(Extracted page text data)

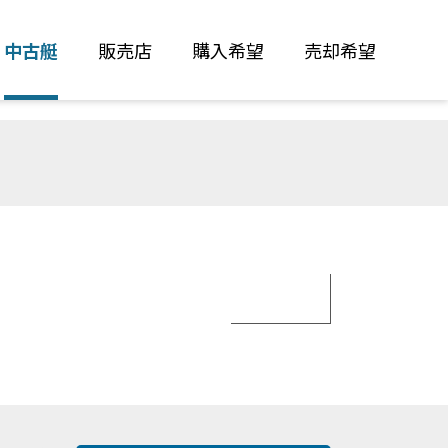
中古艇
販売店
購入希望
売却希望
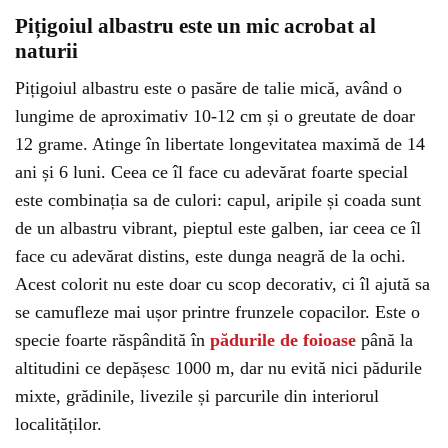
Pițigoiul albastru este un mic acrobat al
naturii
Pițigoiul albastru este o pasăre de talie mică, având o
lungime de aproximativ 10-12 cm și o greutate de doar
12 grame. Atinge în libertate longevitatea maximă de 14
ani și 6 luni. Ceea ce îl face cu adevărat foarte special
este combinația sa de culori: capul, aripile și coada sunt
de un albastru vibrant, pieptul este galben, iar ceea ce îl
face cu adevărat distins, este dunga neagră de la ochi.
Acest colorit nu este doar cu scop decorativ, ci îl ajută sa
se camufleze mai ușor printre frunzele copacilor. Este o
specie foarte răspândită în
pădurile de foioase
până la
altitudini ce depășesc 1000 m, dar nu evită nici pădurile
mixte, grădinile, livezile și parcurile din interiorul
localităților.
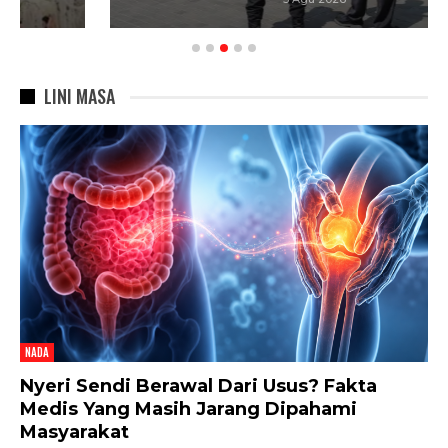
LINI MASA
NADA
Nyeri Sendi Berawal Dari Usus? Fakta
Medis Yang Masih Jarang Dipahami
Masyarakat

- _PROBLEM STATEMENT_:
Precisely the lines from the one containing "face cu adevărat distins, este" to the end of the data above, both included, should be printed; leave the pictures out.

- _REPLY TO THE TASK_:
face cu adevărat distins, este dunga neagră de la ochi.
Acest colorit nu este doar cu scop decorativ, ci îl ajută sa
se camufleze mai ușor printre frunzele copacilor. Este o
specie foarte răspândită în
pădurile de foioase
până la
altitudini ce depășesc 1000 m, dar nu evită nici pădurile
mixte, grădinile, livezile și parcurile din interiorul
localităților.
LINI MASA
NADA
Nyeri Sendi Berawal Dari Usus? Fakta
Medis Yang Masih Jarang Dipahami
Masyarakat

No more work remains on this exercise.